[Your task]: Duplicate the entries from the line with "Page size: 1654x1241." to the line with "For every layout", inclusive, and nothing else.

[Data listing]:
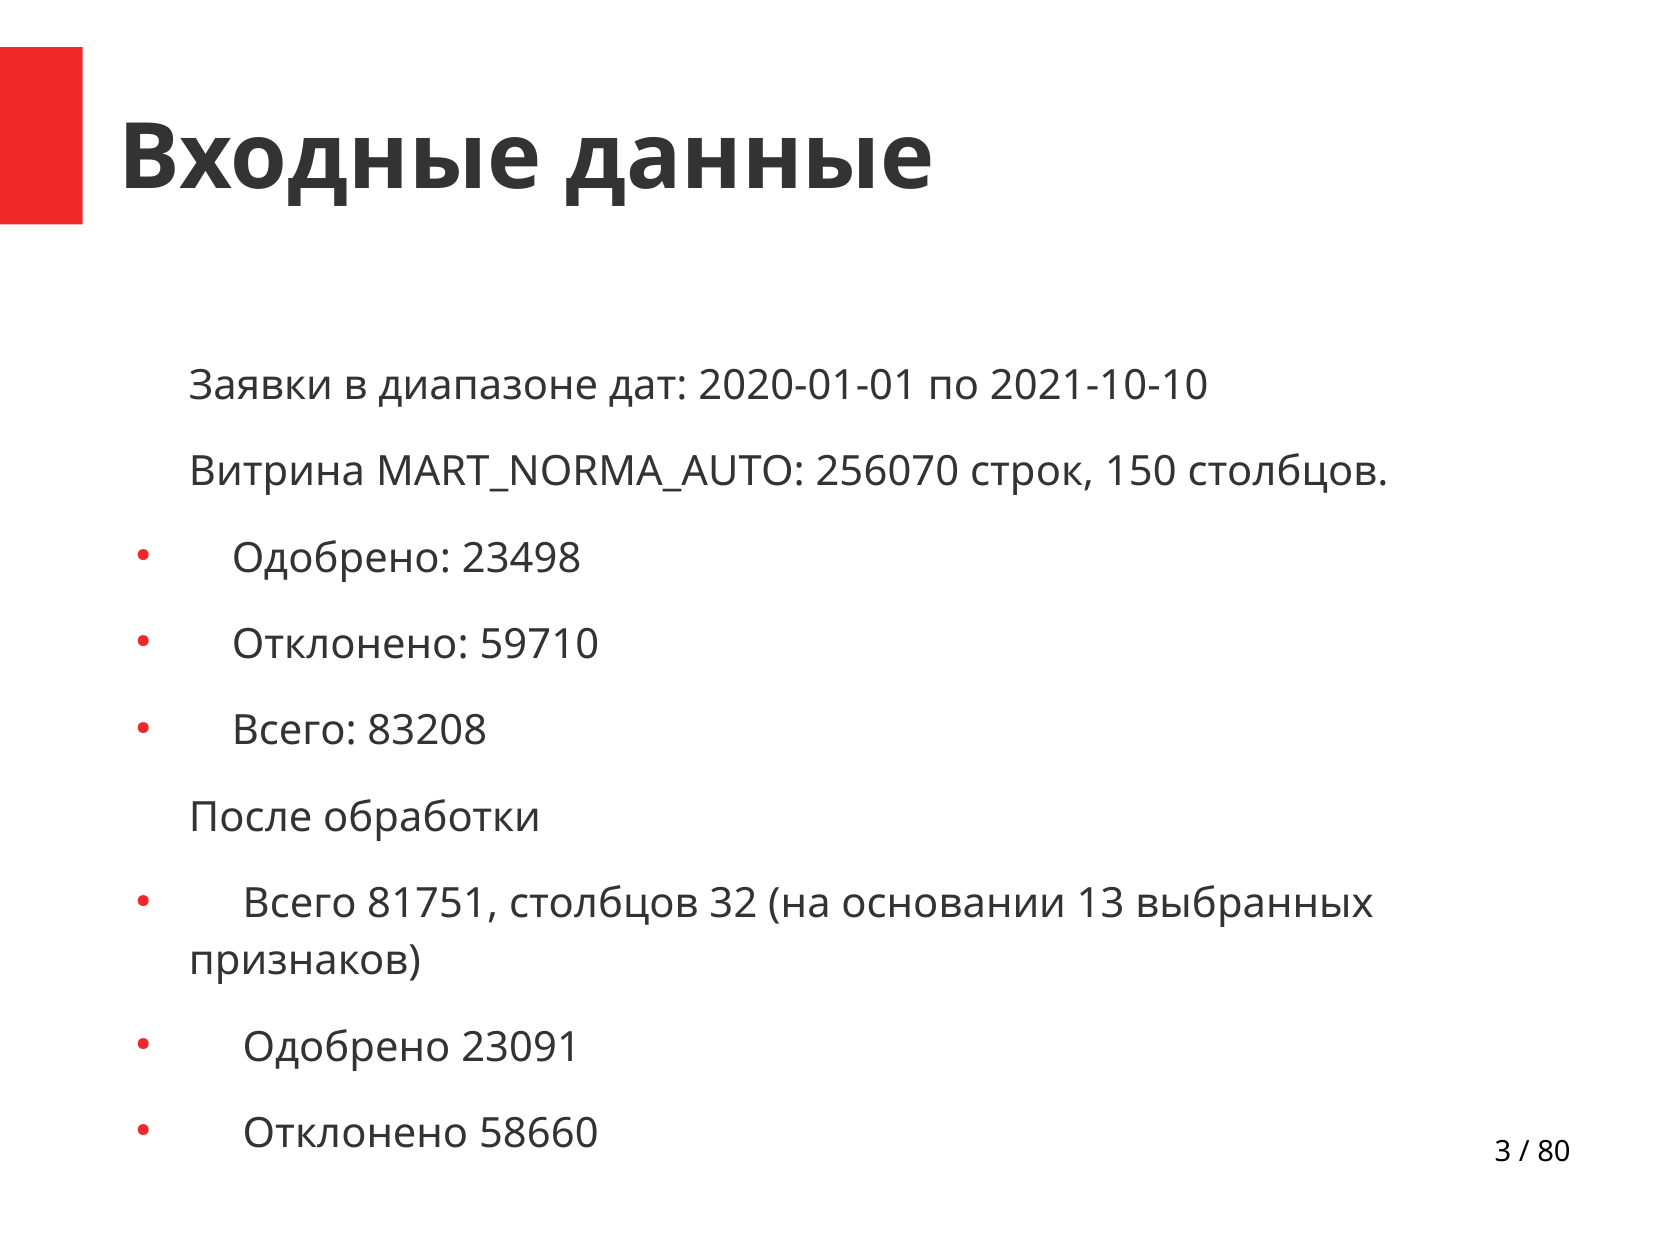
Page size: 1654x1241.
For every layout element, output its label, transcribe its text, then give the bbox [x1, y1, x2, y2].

==

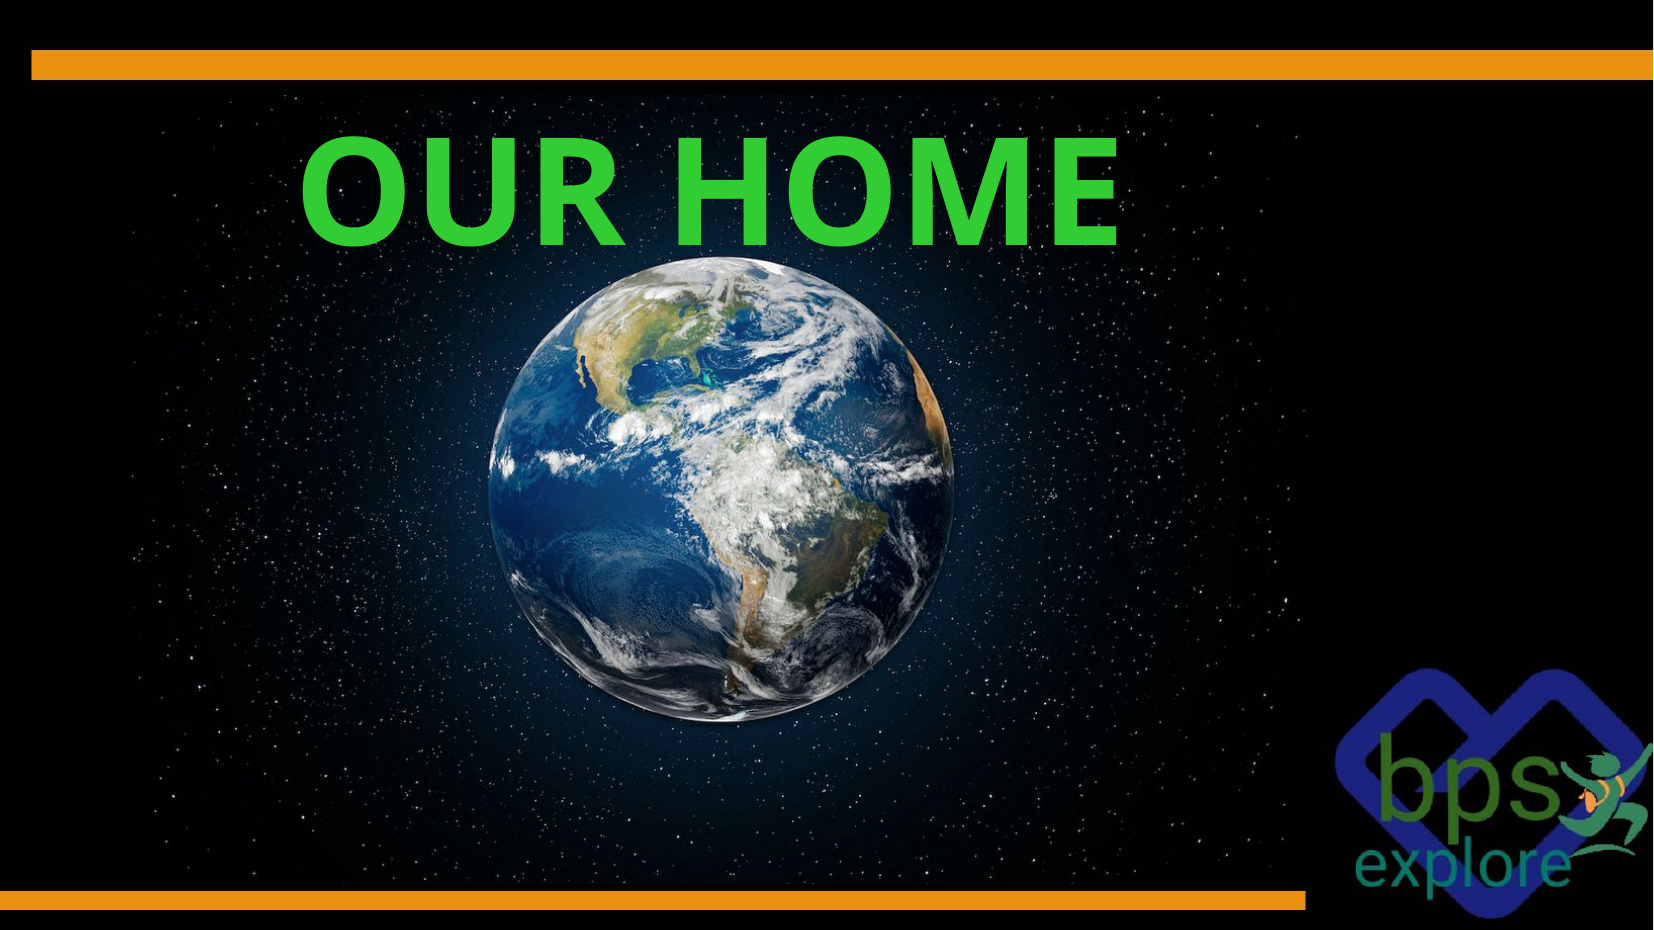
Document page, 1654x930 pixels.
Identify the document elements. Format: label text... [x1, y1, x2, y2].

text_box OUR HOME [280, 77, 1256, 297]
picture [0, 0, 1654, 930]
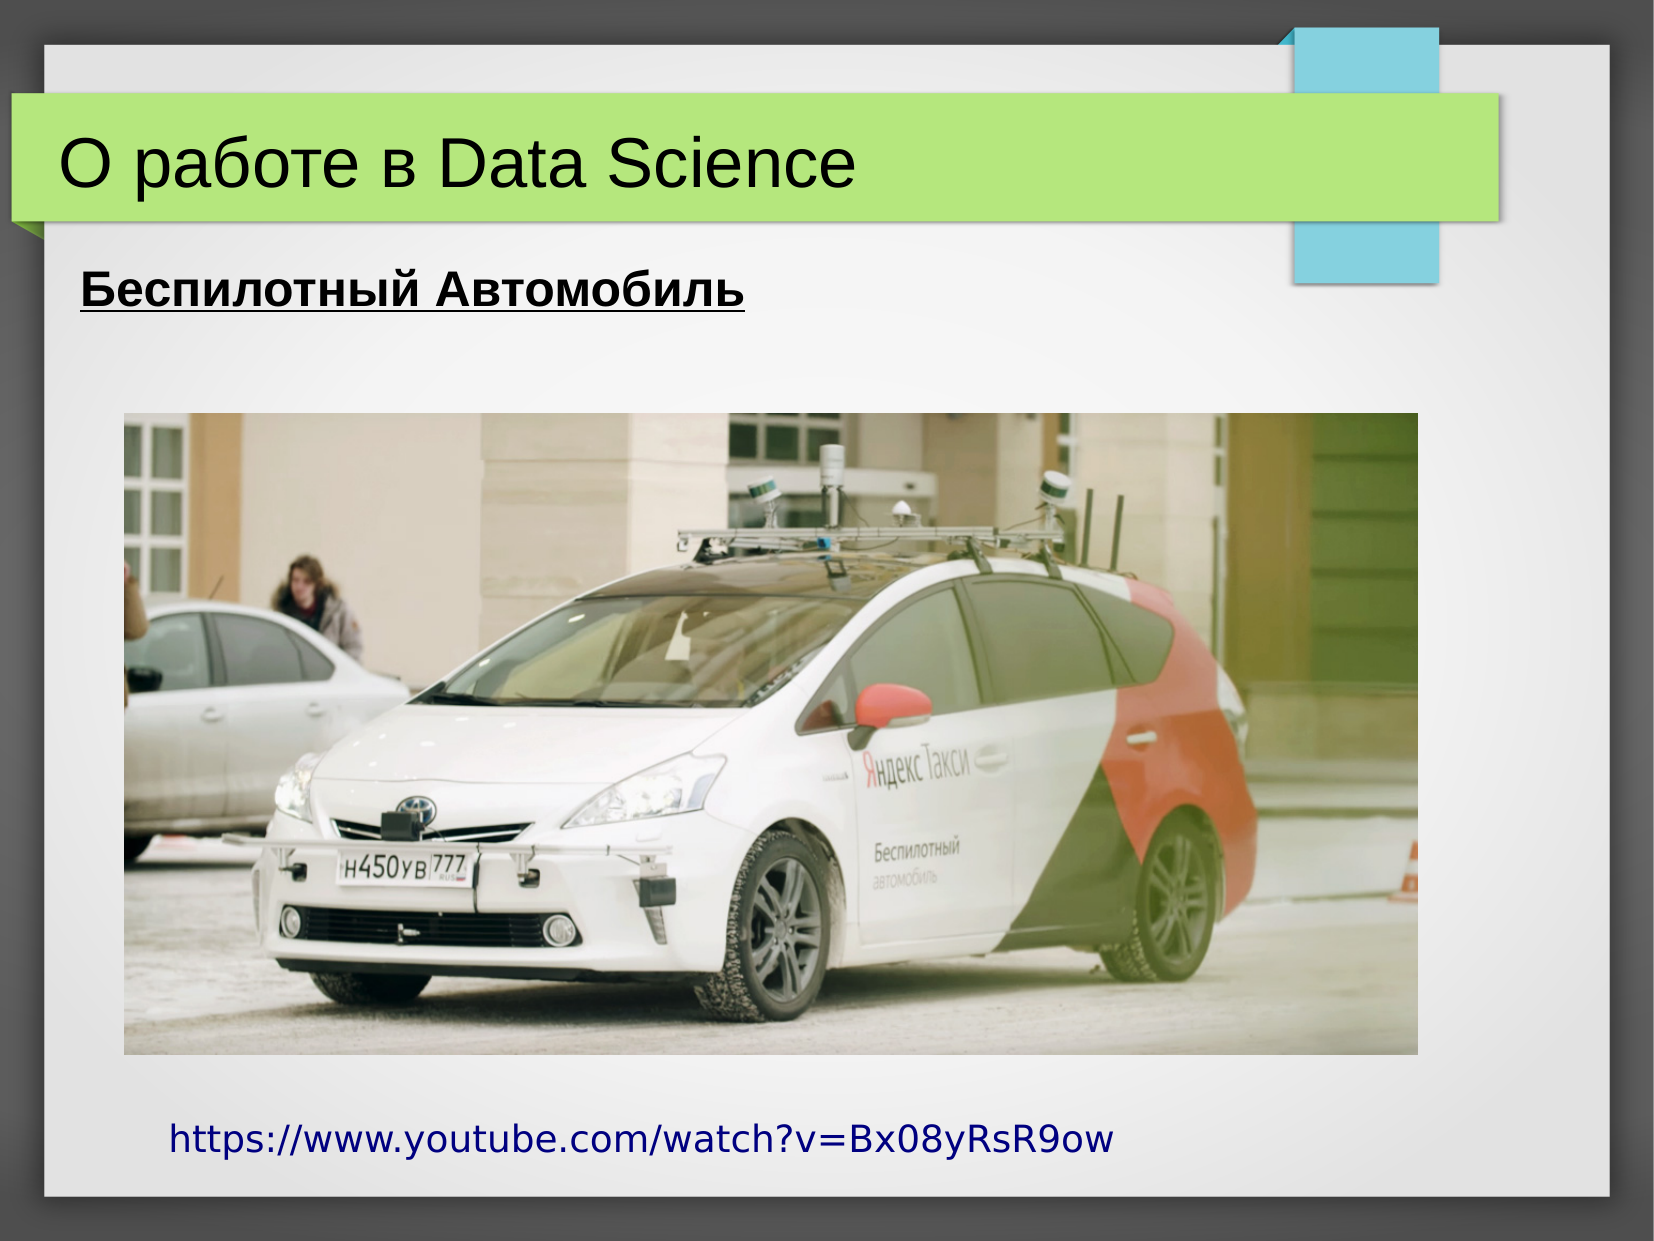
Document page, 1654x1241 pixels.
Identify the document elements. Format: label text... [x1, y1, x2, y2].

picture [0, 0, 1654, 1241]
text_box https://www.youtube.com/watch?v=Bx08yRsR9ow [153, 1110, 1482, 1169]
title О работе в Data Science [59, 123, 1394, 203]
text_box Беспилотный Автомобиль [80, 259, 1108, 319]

[The solution]:
Page size: 1654x1241.
For every layout element, output its label, transcribe its text, then give the bbox [x1, y1, x2, y2].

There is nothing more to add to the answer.